## WHAT YOU ARE ASKED TO DO:
For the entries below, count the lines that contain the word "SHARON" and reply with that number only.

## LISTED ENTRIES:
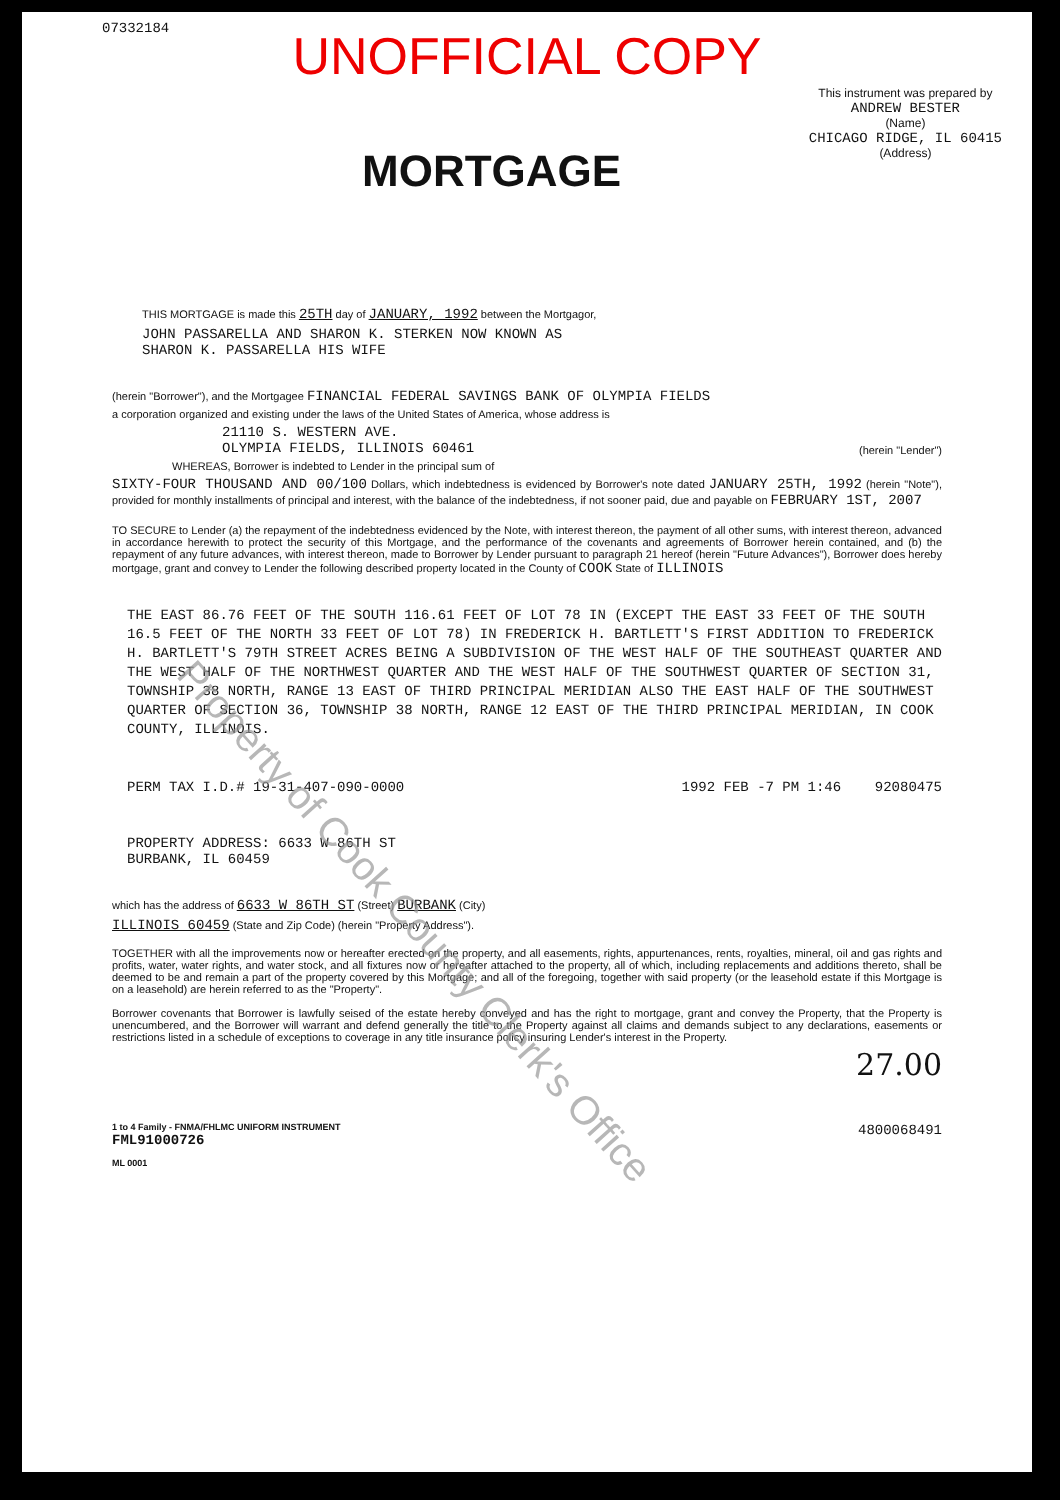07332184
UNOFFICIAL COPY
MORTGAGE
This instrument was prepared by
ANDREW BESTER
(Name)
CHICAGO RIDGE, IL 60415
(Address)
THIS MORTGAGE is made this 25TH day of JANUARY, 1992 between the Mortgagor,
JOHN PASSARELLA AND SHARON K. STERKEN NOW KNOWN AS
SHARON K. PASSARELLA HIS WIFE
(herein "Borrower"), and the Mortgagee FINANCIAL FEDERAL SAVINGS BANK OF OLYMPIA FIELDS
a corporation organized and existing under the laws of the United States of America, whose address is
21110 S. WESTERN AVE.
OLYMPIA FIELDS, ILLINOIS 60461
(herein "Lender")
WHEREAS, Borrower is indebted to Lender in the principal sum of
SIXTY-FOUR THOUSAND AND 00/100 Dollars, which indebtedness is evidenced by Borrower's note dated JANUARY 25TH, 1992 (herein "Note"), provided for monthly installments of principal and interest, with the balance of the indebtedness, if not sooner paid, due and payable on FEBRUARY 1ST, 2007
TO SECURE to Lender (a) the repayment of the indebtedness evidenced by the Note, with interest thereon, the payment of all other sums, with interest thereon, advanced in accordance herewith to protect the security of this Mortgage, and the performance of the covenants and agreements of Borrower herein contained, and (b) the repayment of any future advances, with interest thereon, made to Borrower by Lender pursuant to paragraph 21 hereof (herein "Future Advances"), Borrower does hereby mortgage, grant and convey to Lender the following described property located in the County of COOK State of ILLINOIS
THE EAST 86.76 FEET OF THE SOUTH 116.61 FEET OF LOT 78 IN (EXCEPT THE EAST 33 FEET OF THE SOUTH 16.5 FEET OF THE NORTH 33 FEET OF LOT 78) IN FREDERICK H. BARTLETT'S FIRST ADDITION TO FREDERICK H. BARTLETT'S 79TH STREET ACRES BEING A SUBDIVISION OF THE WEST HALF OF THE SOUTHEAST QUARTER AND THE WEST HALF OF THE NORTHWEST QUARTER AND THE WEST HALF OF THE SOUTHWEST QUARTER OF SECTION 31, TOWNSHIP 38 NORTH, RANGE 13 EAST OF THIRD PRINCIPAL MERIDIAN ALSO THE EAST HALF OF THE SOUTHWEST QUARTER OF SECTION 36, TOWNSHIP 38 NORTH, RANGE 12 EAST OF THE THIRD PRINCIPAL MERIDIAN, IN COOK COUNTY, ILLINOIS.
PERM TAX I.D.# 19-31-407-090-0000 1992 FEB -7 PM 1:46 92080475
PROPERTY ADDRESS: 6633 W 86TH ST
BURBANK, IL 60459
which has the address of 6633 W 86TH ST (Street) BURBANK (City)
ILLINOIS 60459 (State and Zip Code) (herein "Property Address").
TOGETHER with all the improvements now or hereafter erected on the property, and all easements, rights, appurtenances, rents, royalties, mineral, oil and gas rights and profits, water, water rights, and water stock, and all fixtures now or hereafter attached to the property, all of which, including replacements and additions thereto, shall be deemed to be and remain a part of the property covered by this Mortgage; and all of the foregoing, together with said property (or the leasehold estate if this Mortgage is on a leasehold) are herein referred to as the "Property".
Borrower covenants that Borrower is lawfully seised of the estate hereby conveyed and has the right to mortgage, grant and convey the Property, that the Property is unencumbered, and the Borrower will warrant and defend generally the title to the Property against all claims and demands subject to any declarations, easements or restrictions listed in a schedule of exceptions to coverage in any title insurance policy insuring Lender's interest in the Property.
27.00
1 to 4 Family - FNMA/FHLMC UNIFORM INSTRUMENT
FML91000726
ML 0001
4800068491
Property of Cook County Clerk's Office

## OUTPUT:
2